Avram Piltch is the editor in chief of Tom’s Hardware, and he’s written a thoroughly researched article breaking down the promises and failures of LLM AIs.
Avram Piltch is the editor in chief of Tom’s Hardware, and he’s written a thoroughly researched article breaking down the promises and failures of LLM AIs.
Let’s be clear on where the responsibility belongs, here. LLMs are neither alive nor sapient. They themselves have no more “rights” than a toaster. The question is whether the humans training the AIs have the right to feed them such-and-such data.
The real problem is the way these systems are being anthropomorphized. Keep your attention firmly on the man behind the curtain.
You know, I think ChatGPT is way ahead of a toaster. Maybe it’s more like a small animal of some kind.
One could equally claim that the toaster was ahead, because it does something useful in the physical world. Hmm. Is a robot dog more alive than a Tamagotchi?
There are a lot of subjects where ChatGPT knows more than I do.
Does it know more than someone who has studied that subject their whole life? Of course not. But those people aren’t available to talk to me on a whim.
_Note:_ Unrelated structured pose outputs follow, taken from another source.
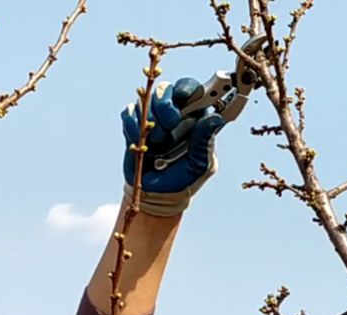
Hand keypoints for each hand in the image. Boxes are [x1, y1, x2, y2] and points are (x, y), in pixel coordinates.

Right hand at [121, 77, 226, 216]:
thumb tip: (216, 119)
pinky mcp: (135, 125)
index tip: (184, 96)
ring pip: (148, 98)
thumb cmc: (184, 178)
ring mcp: (154, 117)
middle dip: (167, 103)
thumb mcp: (200, 164)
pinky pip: (130, 111)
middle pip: (168, 88)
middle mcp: (175, 113)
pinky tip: (139, 142)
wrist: (157, 194)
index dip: (189, 88)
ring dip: (151, 117)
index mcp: (196, 118)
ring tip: (157, 141)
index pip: (194, 91)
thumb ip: (206, 141)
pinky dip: (133, 125)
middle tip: (170, 124)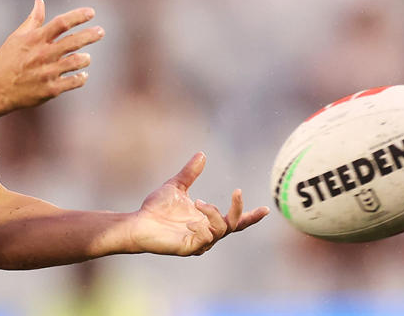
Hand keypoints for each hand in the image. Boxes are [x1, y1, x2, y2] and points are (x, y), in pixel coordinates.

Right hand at [0, 0, 103, 110]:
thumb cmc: (6, 61)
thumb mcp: (16, 37)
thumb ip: (33, 20)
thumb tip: (40, 1)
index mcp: (35, 40)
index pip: (61, 23)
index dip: (78, 16)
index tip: (91, 13)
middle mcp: (43, 55)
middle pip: (73, 41)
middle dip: (90, 35)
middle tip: (101, 32)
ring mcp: (48, 73)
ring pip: (76, 62)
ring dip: (85, 59)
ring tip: (86, 57)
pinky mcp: (51, 89)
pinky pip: (73, 82)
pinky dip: (81, 77)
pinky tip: (82, 74)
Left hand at [127, 152, 268, 256]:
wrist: (138, 222)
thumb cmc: (156, 208)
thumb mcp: (176, 186)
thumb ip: (190, 173)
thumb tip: (202, 154)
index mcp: (207, 220)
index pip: (235, 221)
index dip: (250, 216)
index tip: (266, 209)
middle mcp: (207, 232)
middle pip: (233, 225)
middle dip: (238, 209)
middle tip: (236, 192)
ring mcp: (199, 242)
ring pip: (221, 229)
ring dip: (214, 213)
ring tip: (198, 202)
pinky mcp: (189, 248)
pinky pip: (205, 239)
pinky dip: (202, 227)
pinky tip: (191, 220)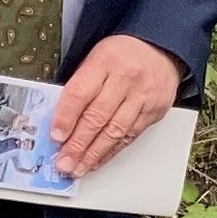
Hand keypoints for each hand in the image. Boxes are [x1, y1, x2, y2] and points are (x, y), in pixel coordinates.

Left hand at [52, 33, 180, 176]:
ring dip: (94, 153)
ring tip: (78, 167)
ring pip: (115, 131)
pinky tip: (98, 160)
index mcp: (105, 61)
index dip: (66, 117)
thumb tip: (59, 123)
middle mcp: (127, 79)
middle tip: (64, 163)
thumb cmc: (121, 56)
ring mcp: (144, 96)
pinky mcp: (155, 111)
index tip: (56, 137)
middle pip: (98, 117)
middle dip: (78, 144)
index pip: (80, 93)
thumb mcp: (95, 59)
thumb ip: (79, 86)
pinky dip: (112, 151)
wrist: (160, 49)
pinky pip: (131, 136)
ChatGPT is available, and it’s really useful. Far more useful than a toaster.
As long as you only use it for things where a mistake won’t be a problem - it’s a great tool. And you can also use it for “risky” decisions but take the information it gave you to an expert for verification before acting.
Sorry to break it to you, but it doesn’t “know” anything except what text is most likely to come after the text you just typed. It’s an autocomplete. A very sophisticated one, granted, but it has no notion of “fact” and no real understanding of the content of what it’s saying.
Saying that it knows what it’s spouting back to you is exactly what I warned against up above: anthropomorphization. People did this with ELIZA too, and it’s even more dangerous now than it was then.
Yes, these are the same people who are charging a fee to use their AI and profiting. Placing the blame and discussion on the AI itself conveniently overlooks a lot here.